ALREADY, from the standpoint of the Communist International, the wisdom of testing the Second International upon the policy of the United Front is revealing to the masses the reactionary character of the latter group. The Second International has refused, because it is afraid, to take its stand side by side with the Communist Party in the proletarian struggles in Germany. In order to carry out the policy agreed upon at Berlin, by the three Internationals, the United Front in Germany should be made up by the joint action of the Communists, Independents, and Majority Socialists. The Majority Socialists, of the Second Internationals, by refusing to fight along-side of the Communists, have compelled the Independents to take their place by the side of the Communists. This means that in Germany the Right is discredited, and that the Centre swerves to the Left.
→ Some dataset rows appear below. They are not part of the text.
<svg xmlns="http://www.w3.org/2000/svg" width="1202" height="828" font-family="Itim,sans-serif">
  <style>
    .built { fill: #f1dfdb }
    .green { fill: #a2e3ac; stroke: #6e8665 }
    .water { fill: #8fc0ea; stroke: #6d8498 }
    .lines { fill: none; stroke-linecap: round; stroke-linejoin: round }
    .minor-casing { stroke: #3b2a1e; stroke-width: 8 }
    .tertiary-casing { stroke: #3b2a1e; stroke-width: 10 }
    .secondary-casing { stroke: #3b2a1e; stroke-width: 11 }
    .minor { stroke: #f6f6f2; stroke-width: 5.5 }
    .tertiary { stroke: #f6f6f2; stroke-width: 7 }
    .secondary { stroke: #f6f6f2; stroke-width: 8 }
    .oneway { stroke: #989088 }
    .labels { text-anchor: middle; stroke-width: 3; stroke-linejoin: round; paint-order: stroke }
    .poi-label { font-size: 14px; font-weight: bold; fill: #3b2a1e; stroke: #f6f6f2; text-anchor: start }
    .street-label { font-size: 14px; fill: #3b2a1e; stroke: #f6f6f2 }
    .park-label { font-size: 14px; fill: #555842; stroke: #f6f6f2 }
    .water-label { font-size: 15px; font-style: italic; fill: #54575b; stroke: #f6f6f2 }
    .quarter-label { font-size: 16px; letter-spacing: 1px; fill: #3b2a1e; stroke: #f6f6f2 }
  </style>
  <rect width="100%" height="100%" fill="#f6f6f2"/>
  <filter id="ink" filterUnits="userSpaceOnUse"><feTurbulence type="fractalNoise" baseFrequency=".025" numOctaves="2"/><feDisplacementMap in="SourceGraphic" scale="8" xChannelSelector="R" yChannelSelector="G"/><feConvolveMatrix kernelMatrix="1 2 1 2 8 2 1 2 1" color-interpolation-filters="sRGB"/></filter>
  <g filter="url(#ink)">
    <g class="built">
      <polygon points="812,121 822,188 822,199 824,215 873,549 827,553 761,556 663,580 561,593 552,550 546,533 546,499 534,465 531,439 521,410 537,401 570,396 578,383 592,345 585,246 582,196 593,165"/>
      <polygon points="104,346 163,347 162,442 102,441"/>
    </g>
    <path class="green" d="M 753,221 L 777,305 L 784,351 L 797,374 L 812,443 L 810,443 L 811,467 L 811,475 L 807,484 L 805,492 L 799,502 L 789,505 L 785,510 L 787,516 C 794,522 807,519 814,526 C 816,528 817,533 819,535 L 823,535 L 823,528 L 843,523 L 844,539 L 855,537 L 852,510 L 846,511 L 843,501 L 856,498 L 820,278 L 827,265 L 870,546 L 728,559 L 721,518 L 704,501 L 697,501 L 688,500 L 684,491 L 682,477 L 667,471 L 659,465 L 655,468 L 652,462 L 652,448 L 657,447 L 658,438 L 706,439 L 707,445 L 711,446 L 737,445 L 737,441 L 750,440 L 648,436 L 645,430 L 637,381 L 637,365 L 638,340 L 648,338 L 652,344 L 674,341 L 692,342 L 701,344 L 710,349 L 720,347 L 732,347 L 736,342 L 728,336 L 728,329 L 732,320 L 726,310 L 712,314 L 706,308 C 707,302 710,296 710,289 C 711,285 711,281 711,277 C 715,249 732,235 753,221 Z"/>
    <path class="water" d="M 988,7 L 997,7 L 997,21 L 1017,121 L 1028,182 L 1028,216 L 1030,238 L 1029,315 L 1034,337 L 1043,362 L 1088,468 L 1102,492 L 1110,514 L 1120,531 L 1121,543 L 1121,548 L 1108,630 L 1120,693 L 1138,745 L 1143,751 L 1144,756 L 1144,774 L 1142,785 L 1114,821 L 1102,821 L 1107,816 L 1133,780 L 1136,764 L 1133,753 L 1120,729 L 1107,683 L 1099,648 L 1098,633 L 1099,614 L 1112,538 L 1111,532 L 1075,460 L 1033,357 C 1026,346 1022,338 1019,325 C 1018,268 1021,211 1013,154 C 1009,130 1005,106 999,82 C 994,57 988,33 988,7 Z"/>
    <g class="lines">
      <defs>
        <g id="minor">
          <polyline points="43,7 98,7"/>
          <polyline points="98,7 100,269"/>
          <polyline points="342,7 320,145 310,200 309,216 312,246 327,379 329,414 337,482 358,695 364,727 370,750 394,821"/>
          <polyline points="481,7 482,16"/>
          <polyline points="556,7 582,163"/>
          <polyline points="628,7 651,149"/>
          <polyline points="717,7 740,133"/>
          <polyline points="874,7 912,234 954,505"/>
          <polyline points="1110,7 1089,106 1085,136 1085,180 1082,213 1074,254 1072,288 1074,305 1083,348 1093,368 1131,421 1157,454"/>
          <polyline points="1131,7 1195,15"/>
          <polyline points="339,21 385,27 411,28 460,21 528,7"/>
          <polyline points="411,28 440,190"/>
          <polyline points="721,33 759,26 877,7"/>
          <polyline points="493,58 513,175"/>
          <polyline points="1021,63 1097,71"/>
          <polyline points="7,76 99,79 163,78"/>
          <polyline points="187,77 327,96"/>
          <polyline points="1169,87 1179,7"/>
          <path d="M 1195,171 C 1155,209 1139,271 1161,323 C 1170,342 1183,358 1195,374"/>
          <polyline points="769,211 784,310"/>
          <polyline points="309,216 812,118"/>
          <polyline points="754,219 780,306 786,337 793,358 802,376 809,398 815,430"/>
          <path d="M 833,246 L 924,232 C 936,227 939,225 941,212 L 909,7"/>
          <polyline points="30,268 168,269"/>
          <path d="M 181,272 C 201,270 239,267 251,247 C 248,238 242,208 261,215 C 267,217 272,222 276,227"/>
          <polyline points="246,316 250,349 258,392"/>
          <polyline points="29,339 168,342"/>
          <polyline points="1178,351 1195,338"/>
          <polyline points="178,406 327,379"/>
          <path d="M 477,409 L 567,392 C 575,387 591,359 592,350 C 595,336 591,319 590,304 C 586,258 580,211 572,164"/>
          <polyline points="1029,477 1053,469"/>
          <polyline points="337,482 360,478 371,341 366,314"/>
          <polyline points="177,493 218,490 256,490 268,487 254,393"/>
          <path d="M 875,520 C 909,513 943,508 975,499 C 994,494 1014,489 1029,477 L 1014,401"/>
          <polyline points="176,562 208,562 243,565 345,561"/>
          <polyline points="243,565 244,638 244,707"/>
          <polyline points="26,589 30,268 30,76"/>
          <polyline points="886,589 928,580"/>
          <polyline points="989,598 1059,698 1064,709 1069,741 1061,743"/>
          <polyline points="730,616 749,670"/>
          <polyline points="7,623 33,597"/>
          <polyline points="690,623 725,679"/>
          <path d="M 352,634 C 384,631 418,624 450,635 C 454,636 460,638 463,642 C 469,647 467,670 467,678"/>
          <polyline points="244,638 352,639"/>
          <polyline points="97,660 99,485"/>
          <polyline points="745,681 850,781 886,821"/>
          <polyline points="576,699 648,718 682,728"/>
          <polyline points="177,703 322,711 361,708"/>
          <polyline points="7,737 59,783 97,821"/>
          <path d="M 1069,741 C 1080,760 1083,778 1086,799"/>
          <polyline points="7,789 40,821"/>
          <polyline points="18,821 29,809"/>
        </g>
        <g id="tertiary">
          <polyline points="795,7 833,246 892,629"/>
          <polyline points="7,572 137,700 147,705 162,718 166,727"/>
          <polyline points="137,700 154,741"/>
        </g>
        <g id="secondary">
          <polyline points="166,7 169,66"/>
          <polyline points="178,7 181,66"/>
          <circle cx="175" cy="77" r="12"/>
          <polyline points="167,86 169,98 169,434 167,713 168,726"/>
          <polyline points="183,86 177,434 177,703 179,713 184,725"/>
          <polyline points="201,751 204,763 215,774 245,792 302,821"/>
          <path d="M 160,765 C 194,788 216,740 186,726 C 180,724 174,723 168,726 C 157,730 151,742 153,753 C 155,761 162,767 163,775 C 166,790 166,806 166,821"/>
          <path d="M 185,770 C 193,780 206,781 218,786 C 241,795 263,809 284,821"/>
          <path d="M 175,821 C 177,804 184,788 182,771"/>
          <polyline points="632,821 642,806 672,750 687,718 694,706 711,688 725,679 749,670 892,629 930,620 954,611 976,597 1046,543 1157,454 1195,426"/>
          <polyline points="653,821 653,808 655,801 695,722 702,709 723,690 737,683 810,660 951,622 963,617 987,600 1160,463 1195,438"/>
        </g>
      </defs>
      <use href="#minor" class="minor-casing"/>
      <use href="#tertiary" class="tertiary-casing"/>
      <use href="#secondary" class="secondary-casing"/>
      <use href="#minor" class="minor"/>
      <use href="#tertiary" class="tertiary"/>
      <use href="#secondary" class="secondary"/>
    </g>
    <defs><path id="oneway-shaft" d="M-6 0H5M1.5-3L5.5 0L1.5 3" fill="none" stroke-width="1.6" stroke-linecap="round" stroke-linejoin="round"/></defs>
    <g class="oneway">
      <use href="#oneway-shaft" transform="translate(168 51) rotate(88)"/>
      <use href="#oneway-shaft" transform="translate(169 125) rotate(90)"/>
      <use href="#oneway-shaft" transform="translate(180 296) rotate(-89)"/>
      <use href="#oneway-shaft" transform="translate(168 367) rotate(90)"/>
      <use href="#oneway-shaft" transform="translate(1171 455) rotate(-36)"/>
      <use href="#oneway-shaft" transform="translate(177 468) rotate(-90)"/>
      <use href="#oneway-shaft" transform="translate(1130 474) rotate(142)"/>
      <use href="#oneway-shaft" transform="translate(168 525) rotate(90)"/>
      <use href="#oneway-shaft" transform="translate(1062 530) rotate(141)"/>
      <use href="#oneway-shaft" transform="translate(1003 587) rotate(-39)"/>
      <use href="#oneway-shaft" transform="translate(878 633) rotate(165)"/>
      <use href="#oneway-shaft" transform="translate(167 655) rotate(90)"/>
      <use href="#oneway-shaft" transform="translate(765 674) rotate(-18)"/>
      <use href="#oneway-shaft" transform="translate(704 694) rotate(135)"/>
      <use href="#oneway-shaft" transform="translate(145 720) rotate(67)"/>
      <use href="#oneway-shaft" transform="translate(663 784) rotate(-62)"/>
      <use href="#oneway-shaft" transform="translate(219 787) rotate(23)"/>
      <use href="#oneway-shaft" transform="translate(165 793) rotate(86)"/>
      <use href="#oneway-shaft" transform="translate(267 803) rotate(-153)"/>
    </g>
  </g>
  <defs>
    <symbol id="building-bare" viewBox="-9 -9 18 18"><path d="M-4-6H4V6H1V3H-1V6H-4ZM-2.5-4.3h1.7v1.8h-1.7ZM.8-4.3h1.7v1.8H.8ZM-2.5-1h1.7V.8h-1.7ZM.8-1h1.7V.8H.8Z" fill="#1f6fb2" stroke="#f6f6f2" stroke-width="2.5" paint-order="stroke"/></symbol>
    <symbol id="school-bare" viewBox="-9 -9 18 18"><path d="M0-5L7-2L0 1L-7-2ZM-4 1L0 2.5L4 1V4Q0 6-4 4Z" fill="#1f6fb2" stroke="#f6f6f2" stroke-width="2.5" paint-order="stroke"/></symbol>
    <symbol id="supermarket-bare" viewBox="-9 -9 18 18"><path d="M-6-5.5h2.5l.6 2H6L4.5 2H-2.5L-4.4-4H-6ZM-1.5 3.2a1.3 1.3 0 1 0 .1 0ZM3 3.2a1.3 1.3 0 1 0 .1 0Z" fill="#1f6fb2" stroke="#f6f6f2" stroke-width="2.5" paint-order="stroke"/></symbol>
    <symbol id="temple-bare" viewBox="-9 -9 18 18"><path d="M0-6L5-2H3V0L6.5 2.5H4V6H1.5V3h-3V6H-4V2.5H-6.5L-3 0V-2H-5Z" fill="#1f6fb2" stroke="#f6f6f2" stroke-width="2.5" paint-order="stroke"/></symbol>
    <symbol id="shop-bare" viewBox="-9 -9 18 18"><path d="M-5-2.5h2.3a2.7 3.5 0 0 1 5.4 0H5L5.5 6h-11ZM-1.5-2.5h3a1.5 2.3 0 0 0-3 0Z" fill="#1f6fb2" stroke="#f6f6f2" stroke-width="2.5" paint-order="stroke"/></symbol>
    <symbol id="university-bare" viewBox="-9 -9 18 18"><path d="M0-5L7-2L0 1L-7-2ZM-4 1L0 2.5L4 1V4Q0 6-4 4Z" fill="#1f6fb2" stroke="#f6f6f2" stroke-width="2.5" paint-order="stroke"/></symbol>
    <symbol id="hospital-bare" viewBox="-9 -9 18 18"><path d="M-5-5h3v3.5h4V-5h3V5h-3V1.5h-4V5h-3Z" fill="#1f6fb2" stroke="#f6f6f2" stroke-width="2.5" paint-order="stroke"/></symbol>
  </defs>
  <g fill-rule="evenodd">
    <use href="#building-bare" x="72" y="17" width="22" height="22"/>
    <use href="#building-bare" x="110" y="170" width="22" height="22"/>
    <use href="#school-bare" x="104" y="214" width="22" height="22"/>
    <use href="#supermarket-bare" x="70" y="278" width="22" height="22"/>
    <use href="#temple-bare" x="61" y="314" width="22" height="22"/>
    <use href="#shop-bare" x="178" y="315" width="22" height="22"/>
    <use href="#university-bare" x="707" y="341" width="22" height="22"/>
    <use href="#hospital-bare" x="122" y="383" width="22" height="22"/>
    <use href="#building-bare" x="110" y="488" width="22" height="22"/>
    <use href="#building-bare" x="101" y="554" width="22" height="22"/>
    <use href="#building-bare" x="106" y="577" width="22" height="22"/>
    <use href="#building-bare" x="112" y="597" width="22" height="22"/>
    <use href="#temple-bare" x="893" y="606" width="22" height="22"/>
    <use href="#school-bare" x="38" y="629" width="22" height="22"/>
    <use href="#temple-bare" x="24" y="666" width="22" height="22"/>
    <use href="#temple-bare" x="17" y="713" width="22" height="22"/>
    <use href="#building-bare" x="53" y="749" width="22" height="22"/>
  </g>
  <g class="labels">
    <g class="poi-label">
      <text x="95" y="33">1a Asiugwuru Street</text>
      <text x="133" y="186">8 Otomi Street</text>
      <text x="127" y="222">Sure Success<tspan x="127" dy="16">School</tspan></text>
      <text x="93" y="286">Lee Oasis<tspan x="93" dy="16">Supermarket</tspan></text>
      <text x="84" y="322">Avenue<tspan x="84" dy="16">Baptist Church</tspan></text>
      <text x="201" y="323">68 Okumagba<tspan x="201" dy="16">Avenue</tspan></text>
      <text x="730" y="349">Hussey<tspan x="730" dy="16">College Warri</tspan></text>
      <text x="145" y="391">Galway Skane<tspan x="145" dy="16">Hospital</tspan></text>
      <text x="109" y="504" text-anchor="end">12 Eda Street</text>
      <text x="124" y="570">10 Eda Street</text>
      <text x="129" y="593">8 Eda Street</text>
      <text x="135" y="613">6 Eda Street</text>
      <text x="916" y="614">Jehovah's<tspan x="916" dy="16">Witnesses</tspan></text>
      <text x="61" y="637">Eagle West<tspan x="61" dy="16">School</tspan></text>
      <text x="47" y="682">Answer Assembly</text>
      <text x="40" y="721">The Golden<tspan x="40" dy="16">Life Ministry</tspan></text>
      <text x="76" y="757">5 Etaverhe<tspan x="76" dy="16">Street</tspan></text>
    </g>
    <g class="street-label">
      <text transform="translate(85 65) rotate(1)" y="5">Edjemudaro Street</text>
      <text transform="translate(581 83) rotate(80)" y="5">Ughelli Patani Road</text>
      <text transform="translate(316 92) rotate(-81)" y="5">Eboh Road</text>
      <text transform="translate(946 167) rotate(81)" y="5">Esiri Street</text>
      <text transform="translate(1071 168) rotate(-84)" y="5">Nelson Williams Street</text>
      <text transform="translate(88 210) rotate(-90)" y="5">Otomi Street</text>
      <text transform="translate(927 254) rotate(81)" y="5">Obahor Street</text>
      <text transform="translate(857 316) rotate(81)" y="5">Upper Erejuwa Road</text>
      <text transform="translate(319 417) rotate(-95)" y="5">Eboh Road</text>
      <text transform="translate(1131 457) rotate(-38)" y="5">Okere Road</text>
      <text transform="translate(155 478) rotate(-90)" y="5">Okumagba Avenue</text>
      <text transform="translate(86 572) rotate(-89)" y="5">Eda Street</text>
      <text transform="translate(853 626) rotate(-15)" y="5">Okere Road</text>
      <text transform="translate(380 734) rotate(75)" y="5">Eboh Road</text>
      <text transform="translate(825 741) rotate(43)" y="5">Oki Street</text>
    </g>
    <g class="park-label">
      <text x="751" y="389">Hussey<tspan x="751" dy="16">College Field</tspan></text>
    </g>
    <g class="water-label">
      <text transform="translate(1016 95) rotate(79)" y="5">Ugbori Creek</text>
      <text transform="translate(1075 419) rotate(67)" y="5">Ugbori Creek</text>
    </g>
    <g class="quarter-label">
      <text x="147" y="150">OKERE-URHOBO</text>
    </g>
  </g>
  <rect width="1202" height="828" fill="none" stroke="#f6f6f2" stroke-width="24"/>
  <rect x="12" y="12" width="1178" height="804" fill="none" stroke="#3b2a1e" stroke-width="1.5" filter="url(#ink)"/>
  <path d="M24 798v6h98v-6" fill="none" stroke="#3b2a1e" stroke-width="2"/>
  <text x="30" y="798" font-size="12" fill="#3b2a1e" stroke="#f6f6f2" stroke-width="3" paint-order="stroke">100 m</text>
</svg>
As the class struggle develops it will be found that the Second International will openly identify itself with capitalist imperialism while the Centrist tendencies will be pressed ever towards the Communist International. The strategic value of the United Front tactics is that it will accelerate the development of these factors.

Genoa

RUSSIA, with her practical realism, is the most inspiring and yet, withal, the most disconcerting element at the Genoa Conference. While these notes are being written the Russian delegation has shown the way to solve the international problems at present confronting the various national States. Take Lloyd George’s opening speech, which has been heralded as a most remarkable statement. What practical proposal did he make? None at all. It was and remains a superb piece of rhetorical eloquence, but it got nowhere and did not face international realities. The whole facade began to crack when the matter of fact Chicherin proposed universal disarmament. This simple touch of proletarian realism threatened to wreck the precious assembly of eloquent blatherskites, all of whom have been asking the heavens to observe their peaceful and brotherly intentions. In the midst of the rhetorical rantings of the imperialists regarding the need for international peace Soviet Russia interjected to say: “Very well, then, let us all disarm”! That one pointed fact punctured all the eloquent phantasies so gracefully blown by balloon specialists like Mr. Lloyd George. Small wonder the Conference was staggered, small wonder that France wanted it ended there and then, small wonder that the journalists of the various nations stampeded from the gallery—for here was a delegation of so-called diplomats who were innocent enough to imagine that when imperialist statesmen talked about peace that peace was actually meant! They had hoped for better things from Chicherin. They were of the opinion that he was going to be a real diplomat and play the game. Instead of acting like a diplomat he clumsily butts in and says if we must have peace then let us all disband our armies. In very truth these Bolsheviks can never learn, because they cannot appreciate the fine art of high politics and the intellectual game of international diplomacy. Any child knows that without armies and fleets nations cannot fight or go to war, but imperialist statesmen never solve problems in that simple manner. True to the breed of Horatio Bottomley and Winston Churchill, it is a much finer thing to talk of peace when every nation is armed to the teeth!